Seventeen injuries and one death were reported at the time when Edwards initiated the Field Corrective Action in July 2019.
The Edwards Sapien 3 Ultra delivery system is a part of the Edwards Sapien 3 transcatheter heart valve system. It is used to deliver and deploy the Edwards Sapien 3 Ultra or the Edwards Sapien 3 transcatheter heart valve to replace a diseased aortic valve without open-heart surgery. The Sapien 3 is indicated for use in patients with severe, symptomatic, aortic valve stenosis, a narrowing of the heart’s aortic valve that restricts blood flow to aorta, the body’s main artery.
The recall affects all lot numbers manufactured between Jan. 23, 2018 and July 16, 2019; the devices would have been involved in procedures starting Jan. 3 of this year. A total of 1,585 devices in the U.S. are affected by the recall.
In the Urgent Field Safety Notice to customers, Edwards provided the following recommendations and instructions for physicians:
- When deploying the valve, inflate the balloon slowly and continuously throughout deployment. Hold for 3 seconds at full inflation. The delivery system requires a prescribed volume for THV deployment and proper function (11 mL, 17 mL, 23 mL, 33 mL).
- The following warning will also be added to the Edwards Sapien 3 Ultra Transcatheter Heart Valve System Instructions for Use (IFU): "Failure to use slow, controlled inflation and prescribed nominal inflation volumes may result in balloon rupture, difficulty retrieving the delivery system and may require subsequent conversion to surgical intervention."
If a balloon burst is suspected, do not attempt to pull back the delivery system into the sheath until you are prepared to conduct the following technique:
- Close stopcock to the delivery system and remove inflation device from stopcock.
- Continuously twist the handle in a clockwise direction (full 360° rotations) while gently pulling back the delivery system into the sheath tip.
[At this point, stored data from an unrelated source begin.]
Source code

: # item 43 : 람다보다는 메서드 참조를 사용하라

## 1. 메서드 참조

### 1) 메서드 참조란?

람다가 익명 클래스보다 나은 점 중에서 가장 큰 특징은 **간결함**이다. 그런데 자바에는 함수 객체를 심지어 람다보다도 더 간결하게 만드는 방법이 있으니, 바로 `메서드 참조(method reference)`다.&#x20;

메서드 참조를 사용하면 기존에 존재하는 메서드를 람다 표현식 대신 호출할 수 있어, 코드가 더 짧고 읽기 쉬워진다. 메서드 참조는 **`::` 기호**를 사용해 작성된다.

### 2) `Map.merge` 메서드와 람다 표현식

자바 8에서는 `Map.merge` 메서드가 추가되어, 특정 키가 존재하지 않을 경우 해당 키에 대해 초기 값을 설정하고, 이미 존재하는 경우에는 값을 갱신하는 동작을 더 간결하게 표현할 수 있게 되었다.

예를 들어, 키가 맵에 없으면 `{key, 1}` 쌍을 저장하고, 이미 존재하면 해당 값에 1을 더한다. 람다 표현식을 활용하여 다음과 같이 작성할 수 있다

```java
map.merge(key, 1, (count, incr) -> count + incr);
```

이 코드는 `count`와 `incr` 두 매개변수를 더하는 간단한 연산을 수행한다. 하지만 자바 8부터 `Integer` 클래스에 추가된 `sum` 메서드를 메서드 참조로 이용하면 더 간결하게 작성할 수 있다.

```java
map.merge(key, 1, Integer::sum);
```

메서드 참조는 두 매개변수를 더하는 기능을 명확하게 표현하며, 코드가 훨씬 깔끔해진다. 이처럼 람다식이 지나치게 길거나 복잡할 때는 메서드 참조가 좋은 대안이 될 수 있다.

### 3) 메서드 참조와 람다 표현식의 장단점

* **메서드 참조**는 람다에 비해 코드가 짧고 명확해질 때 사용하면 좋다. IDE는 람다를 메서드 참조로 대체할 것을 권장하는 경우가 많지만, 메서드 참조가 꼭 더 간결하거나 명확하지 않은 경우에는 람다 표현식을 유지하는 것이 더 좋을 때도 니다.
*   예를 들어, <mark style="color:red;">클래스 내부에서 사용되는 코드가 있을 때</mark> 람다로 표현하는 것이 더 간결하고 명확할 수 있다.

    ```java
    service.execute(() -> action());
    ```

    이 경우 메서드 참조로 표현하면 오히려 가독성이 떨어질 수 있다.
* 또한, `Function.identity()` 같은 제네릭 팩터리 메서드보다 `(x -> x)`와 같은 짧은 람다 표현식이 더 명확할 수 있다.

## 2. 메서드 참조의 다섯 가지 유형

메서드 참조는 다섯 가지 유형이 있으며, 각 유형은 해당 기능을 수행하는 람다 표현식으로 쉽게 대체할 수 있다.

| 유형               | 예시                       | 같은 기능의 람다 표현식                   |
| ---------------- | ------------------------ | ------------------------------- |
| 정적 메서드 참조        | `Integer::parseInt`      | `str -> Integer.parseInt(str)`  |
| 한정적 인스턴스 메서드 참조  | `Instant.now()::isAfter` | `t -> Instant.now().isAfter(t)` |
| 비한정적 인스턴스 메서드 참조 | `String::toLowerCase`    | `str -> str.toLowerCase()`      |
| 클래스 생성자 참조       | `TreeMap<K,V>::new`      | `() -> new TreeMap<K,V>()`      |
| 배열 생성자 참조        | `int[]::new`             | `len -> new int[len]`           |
Verify delivery system tip has entered the sheath tip under fluoroscopy.
- Do not force if resistance is met near or at the sheath tip. Forcing retrieval when meeting resistance could result in additional balloon material tearing or tip dislodgement. Consider utilizing other interventional techniques for retrieval (e.g., a snare).
- If successful in pulling the entire balloon into the tip of the sheath, withdraw the delivery system and sheath as a single unit completely from the arteriotomy while maintaining guidewire position. Do not attempt to pull the delivery system through the remaining length of the sheath.
- If resistance is still encountered, convert to surgery for device removal. Based on medical assessment of the size, tortuosity and extent of calcification of the peripheral vessels, evaluate the risks and tradeoffs of carefully withdrawing the system into a more peripheral anatomy in order to allow a more localized procedure. Consider use of an occlusion balloon to mitigate bleeding risks.
Edwards also asked physicians to review the acknowledgment form, sign and date it, and return it to their Edwards representative or fax/email it as instructed on the form attached.
Healthcare professionals and consumers may report adverse reactions or quality problems they experience using these devices to MedWatch: The FDA Safety Information and Adverse Event Reporting Program either online, by regular mail or by Fax to 1-800-FDA-0178.